What and Why People Believe

Published on September 11, 2004

By Diane Winston How does the paper of record report on religion? If the September 11, 2004 story on Montpelier, Vermont’s new rabbi is any indication, not very thoroughly. The article, which appeared in Saturday’s “Religion Journal” contained one egregious error and several significant omissions. Toward the end of the piece, reporter Katie Zezima writes “The search committee found […]

By Diane Winston

How does the paper of record report on religion? If the September 11, 2004 story on Montpelier, Vermont’s new rabbi is any indication, not very thoroughly.

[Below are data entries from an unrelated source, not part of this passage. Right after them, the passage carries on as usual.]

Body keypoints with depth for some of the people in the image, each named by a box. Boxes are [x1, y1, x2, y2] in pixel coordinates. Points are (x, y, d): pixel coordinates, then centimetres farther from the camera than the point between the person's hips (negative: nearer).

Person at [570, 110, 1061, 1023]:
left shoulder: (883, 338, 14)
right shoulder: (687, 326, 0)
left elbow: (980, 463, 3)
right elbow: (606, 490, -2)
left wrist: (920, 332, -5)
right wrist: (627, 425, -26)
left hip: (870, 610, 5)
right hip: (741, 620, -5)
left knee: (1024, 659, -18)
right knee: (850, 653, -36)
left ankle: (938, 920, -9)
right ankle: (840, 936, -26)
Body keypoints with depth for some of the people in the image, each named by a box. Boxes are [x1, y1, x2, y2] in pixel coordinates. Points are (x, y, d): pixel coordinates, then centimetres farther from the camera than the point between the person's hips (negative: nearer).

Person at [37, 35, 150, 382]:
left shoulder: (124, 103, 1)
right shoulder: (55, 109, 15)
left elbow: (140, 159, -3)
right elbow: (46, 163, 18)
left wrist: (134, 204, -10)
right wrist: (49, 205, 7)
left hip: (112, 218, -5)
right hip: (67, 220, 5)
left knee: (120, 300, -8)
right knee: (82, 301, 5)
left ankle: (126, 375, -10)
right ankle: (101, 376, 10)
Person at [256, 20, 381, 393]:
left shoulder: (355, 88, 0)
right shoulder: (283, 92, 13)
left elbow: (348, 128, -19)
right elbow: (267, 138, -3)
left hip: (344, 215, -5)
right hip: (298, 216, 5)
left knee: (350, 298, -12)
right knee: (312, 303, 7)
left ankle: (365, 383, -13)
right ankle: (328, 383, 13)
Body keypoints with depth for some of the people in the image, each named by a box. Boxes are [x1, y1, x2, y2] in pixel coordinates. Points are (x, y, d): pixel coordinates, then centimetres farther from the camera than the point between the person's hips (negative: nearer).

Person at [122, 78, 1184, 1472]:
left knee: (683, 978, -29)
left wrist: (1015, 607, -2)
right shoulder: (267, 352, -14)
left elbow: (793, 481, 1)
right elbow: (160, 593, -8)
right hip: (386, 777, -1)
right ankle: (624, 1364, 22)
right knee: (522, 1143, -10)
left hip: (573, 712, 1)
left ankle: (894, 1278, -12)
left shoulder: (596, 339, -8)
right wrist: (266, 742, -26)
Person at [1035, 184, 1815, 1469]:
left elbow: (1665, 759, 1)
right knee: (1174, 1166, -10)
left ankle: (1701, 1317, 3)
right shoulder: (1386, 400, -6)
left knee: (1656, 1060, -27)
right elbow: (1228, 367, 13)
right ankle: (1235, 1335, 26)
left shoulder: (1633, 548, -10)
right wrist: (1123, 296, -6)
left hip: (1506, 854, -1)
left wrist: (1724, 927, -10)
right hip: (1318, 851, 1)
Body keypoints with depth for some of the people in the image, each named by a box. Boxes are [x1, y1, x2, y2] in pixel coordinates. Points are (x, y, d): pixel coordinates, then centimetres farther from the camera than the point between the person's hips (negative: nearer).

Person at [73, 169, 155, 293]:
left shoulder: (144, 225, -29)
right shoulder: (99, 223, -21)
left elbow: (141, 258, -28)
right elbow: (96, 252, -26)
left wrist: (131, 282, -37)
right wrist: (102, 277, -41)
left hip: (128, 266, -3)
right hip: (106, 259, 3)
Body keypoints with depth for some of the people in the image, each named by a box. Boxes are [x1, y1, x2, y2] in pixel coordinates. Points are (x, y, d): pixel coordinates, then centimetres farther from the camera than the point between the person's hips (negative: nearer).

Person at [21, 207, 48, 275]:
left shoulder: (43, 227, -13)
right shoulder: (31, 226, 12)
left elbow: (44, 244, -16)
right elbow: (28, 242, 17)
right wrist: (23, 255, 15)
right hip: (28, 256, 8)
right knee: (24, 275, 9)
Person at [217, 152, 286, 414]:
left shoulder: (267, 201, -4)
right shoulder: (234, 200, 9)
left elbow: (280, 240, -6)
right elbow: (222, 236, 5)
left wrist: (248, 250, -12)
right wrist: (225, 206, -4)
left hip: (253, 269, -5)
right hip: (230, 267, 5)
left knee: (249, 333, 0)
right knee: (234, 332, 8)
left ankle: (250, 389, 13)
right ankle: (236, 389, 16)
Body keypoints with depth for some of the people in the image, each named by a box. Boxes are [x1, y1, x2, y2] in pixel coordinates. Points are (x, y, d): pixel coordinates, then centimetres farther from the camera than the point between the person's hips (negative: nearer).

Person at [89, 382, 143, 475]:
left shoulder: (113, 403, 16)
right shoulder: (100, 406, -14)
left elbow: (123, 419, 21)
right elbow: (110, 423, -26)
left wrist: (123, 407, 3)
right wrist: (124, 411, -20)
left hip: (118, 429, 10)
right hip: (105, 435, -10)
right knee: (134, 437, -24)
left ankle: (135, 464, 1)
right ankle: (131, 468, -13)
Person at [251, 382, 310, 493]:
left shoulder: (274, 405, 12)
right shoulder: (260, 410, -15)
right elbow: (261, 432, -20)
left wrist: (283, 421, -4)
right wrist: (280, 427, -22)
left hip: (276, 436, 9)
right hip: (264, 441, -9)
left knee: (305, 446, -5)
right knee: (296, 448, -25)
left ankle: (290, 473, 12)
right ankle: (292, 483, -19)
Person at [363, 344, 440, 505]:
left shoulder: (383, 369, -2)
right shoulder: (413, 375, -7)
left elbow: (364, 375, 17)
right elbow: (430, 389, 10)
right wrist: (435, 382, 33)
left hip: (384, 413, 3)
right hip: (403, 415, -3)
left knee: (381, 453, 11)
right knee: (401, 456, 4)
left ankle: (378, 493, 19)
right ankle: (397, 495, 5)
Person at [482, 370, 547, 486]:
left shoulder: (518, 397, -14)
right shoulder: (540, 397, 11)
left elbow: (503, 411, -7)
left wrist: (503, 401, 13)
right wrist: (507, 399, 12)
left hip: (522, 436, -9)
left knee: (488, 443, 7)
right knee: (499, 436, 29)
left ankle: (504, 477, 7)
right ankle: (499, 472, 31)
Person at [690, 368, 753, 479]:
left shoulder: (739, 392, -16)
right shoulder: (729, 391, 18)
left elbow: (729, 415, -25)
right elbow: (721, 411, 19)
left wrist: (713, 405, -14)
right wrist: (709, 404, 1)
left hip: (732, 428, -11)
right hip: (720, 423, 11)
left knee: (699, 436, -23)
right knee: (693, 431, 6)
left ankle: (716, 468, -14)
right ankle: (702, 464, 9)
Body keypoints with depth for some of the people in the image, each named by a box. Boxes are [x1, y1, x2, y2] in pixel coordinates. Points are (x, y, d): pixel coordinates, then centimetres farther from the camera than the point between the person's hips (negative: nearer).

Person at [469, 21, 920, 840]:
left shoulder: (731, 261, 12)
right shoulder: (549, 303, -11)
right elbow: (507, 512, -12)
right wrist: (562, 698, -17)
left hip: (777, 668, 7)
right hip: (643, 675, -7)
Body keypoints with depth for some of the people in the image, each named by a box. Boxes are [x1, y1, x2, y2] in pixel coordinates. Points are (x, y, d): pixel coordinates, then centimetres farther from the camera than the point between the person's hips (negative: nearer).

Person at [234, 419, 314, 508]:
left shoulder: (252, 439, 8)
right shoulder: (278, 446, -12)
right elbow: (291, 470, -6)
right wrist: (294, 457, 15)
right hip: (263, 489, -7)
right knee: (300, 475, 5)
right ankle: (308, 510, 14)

The article, which appeared in Saturday’s “Religion Journal” contained one egregious error and several significant omissions.

Toward the end of the piece, reporter Katie Zezima writes “The search committee found Rabbi Margolin, a constructionist who had spent fifteen years building a small congregation in Belle Mead, N.J. into a thriving synagogue and Hebrew School.” Huh? “A constructionist?” Is that a new term for rabbis who build synagogues?

Didn’t anyone on the copy desk wonder?

What Ms. Margolin actually said was that she was a Reconstructionist, a member of the smallest–but arguably most influential–branch of Judaism. That information, as well as some description of Reconstructionist Judaism–no less Judaism itself–is missing from this edition of the Religion Journal. Readers find out how the rabbi and congregation feel about issues of rabbinic authority versus lay leadership, gay congregants and clergy, and Jewish life in Vermont. But who is Shana Margolin? How was she trained? And most important, how will she bridge the different Jewish traditions–Reform, Conservative and Orthodox–that exist in Temple Beth Jacob?

Even if the reporter had written that Rabbi Margolin is a Reconstructionist (and the prefix dropped out after she filed), there is no mention of the ideas, beliefs and traditions that animate Judaism, Reconstructionism, Rabbi Margolin, or members of Temple Beth Jacob. It’s a lost opportunity because the story of a quirky synagogue and its creative rabbi holds a lot of promise.

However it’s the kind of promise that rarely gets covered. Two 1999 studies, one funded by the Ford Foundation and the other by the Pew Charitable Trusts, found that religion itself — what and why people believe — was missing from most reporting that ostensibly covered religion.

That the latest installment of what The New York Times presents as its “Religion Journal” should illustrate this very point is a sad epiphany.

Diane Winston is the Knight Chair in Media and Religion at the Annenberg School for Communication at the University of Southern California.